2

Let $\Gamma$ be a maximal consistent set. Prove: $\varphi \lor \psi \in \Gamma \iff \varphi \in \Gamma $ or $ \psi \in \Gamma$.

Now define $V_{\Gamma}: Q \to \{ 0, 1 \}$ as follows:

$V_{\Gamma}(p):= \cases{{1 \mbox{ if } p \in \Gamma} \\ 0 \mbox{ if } p \notin \Gamma}$.

Show that for every formula $\varphi$ we have: $\varphi \in \Gamma \iff V_{\Gamma} \models \varphi$.

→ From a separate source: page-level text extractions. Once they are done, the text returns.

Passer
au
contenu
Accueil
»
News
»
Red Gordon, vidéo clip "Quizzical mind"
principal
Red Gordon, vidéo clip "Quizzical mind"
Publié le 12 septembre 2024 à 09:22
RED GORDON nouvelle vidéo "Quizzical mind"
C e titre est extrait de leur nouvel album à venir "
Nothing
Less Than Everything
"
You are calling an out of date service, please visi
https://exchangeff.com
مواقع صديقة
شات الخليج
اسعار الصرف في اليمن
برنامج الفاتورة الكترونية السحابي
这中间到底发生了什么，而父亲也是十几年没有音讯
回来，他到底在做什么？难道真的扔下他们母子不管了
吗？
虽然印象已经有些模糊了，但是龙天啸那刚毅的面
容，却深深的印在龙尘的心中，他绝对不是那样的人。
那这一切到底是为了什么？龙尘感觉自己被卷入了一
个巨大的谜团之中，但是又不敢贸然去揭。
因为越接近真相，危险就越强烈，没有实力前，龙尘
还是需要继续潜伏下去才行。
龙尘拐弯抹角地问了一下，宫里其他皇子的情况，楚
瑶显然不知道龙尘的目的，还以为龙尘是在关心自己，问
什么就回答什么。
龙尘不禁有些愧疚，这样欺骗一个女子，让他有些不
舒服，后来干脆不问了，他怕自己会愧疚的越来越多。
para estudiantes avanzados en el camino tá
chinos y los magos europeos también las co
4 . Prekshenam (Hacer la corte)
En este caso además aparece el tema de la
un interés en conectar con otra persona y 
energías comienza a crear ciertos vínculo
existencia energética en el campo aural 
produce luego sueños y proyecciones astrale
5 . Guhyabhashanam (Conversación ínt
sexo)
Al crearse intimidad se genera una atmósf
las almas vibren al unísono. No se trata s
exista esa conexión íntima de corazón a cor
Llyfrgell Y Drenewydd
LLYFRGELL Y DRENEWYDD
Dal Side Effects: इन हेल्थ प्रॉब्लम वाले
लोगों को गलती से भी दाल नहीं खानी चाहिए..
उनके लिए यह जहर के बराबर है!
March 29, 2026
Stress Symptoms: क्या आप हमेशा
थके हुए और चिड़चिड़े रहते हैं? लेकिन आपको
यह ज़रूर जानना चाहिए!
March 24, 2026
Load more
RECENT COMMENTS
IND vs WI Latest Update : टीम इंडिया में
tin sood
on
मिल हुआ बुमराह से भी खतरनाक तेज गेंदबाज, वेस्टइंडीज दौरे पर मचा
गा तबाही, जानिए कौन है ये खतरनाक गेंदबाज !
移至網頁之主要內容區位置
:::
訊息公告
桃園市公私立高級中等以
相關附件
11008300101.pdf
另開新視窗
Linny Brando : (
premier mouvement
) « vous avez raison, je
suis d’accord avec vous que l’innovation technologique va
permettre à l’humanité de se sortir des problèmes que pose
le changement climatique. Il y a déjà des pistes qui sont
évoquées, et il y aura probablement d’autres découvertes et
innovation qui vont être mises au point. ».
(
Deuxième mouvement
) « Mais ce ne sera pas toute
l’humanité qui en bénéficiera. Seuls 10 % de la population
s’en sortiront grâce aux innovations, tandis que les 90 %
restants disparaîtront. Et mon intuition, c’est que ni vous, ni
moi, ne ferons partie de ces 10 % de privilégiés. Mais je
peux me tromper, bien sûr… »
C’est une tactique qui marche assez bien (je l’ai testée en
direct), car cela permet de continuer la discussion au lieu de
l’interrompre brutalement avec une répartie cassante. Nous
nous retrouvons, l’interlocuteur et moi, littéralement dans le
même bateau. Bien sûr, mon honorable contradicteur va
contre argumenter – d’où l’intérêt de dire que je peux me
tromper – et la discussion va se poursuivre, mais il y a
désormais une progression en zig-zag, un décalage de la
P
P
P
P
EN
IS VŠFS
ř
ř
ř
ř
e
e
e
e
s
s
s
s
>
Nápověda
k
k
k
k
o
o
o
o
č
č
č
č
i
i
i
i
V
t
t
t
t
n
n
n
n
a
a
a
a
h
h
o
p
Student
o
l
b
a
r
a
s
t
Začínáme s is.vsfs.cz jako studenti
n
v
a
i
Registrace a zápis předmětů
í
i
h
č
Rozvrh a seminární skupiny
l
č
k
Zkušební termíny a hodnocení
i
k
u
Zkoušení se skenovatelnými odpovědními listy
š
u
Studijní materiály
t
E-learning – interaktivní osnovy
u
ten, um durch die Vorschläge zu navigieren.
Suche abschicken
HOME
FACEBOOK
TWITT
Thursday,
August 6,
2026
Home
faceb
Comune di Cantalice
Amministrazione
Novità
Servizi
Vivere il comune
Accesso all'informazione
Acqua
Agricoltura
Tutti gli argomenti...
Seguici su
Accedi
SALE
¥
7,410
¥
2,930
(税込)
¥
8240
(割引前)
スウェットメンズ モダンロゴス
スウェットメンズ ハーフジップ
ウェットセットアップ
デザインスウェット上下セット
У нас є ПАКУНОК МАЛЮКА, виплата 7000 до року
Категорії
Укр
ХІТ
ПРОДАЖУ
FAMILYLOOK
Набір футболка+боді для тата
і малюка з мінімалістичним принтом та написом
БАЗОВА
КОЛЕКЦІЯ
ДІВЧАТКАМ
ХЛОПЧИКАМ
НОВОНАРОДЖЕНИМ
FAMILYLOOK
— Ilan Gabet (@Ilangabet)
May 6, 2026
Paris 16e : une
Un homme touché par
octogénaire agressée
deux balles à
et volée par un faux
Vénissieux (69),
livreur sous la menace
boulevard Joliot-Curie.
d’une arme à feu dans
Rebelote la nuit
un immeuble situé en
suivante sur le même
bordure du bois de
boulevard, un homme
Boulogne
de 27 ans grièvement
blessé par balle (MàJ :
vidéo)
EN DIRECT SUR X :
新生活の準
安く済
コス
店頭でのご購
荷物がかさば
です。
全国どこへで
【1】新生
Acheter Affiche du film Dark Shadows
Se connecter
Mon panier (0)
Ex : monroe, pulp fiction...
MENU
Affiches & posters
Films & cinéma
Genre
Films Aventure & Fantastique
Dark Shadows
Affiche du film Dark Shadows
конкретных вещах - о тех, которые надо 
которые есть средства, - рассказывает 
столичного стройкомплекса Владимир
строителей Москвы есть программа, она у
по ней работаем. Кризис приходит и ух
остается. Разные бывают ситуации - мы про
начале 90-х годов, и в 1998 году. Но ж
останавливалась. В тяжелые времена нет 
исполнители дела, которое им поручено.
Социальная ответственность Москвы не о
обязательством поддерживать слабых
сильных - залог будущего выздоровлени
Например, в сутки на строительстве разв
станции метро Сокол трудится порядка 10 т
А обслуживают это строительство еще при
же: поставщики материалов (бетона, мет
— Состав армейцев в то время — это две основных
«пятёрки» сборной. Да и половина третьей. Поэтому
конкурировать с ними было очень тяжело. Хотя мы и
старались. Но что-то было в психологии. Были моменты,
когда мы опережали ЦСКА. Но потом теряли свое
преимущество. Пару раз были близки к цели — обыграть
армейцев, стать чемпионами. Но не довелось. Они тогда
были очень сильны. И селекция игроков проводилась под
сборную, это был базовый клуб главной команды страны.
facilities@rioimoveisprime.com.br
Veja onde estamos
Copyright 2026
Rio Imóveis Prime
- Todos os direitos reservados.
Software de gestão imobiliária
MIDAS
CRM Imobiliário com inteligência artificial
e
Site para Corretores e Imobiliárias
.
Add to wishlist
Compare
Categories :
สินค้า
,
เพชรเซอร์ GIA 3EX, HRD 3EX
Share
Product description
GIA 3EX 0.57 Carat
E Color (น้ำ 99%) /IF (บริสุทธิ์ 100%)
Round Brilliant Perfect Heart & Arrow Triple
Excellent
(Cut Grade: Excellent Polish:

I'm at a loss here. Could anyone please help me out?

Thanks in advance.

Jeroen
  • 1,653
  • If you look up the definition of $V_\Gamma \models \phi$, I think you will be able to come up with an answer for the second part yourself. – Lord_Farin May 15 '13 at 17:57

1 Answers1

3

Here's an answer for the more difficult direction of the first part. Suppose, toward a contradiction, that $\Gamma$ contains $\phi\lor\psi$ but contains neither $\phi$ nor $\psi$. Since it doesn't contain $\phi$ but is maximal consistent, $\Gamma\cup\{\phi\}$ must be inconsistent. So $\neg\phi$ is a logical consequence of $\Gamma$. Similarly, so is $\neg\psi$. But then so is $\neg(\phi\lor\psi)$ because that's a logical consequence of $\{\neg\phi,\neg\psi\}$. But since $\phi\lor\psi$ is in $\Gamma$, this contradicts the assumption that $\Gamma$ is consistent.

Andreas Blass
  • 71,833